This is in the San Francisco Chronicle stylebook:

'Avoid use of “reform” or “reformer.” “Reform” means a change for the better.

'A reform to one person may be a change for the worse to another.'

It's actually under "country-specific information/Russia," and nobody knows it's there; the newspaper uses "reform" frequently in the manner that's now being criticized. But it IS there. Duplicating this comment on the "reform" post.

A follow-up: In my view, "corporate reform" is a highly imperfect term, but critics of the package of policies commonly labeled "education reform" are struggling to deal with the flawed, misleading "reform" label.

Newspaper copy desks went around and around for years about the term "pro-life" -- a highly loaded propaganda term created by opponents of abortion, but one that became so common it started to roll off the tongue.
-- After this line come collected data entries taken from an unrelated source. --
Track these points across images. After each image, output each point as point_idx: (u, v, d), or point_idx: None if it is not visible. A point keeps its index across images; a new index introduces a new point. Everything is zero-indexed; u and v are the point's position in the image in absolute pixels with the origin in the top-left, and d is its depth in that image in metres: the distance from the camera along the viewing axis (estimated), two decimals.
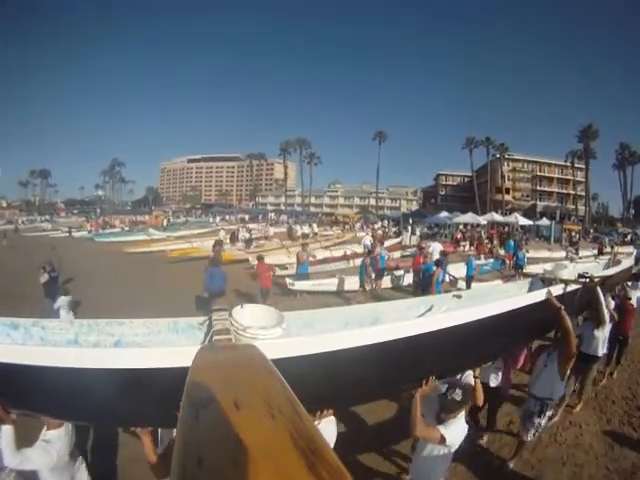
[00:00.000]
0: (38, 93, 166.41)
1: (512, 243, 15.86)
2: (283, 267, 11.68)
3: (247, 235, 20.19)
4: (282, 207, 60.51)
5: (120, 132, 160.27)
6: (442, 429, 2.23)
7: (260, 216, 48.39)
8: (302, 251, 10.79)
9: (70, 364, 1.38)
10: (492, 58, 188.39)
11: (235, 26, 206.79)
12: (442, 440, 2.21)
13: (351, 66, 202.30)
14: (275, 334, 1.73)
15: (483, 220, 29.45)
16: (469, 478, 3.28)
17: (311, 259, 11.67)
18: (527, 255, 13.43)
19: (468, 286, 9.43)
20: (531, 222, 30.57)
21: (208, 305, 6.97)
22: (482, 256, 14.77)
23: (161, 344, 2.04)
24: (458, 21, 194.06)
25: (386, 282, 10.77)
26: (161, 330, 2.12)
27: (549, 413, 3.40)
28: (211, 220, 42.08)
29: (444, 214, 32.33)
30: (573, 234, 28.18)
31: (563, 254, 16.83)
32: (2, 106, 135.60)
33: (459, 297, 3.18)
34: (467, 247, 19.69)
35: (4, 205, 61.84)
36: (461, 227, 29.02)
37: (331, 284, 10.08)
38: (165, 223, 34.15)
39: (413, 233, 24.58)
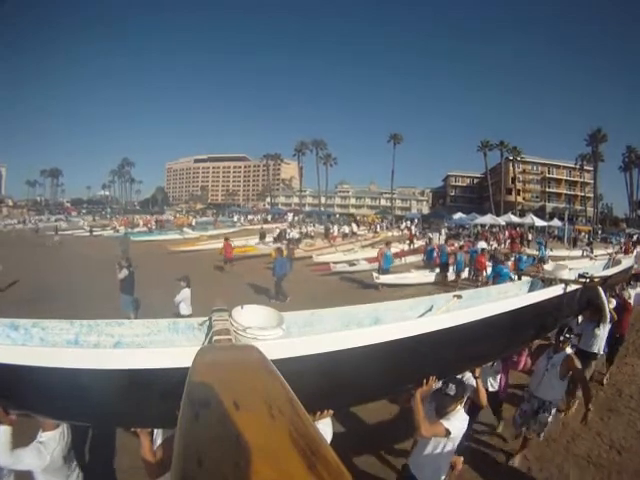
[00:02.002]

If the solution had been simple, newspaper copy desks wouldn't have debated this for years.

"Education reform" is in the same category, but fewer people bother to debate it and it's often used without question.

Excellent point They played their high-dollar political cards very skillfully and got editorial boards on their side

Like the NYT reported today:

The Democrats’ widespread losses last week have revived a debate inside the party about its fundamental identity, a long-running feud between center and left that has taken on new urgency in the aftermath of a disastrous election and in a time of deeply felt economic anxiety.

The discussion is taking place in post-election meetings, conference calls and dueling memos from liberals and moderates. But it will soon grow louder, shaping the actions of congressional Democrats in President Obama’s final two years and, more notably, defining the party’s presidential primary in 2016.

“The debate will ultimately play out in a battle for the soul of the Clinton campaign,” said Matt Bennett, a senior official at Third Way, the centrist political group.

Using the words "corporate reform" can be beneficial overall, not just arguing against education "reform." It can rally blue collar Dems and the Democratic wing of the Democratic party.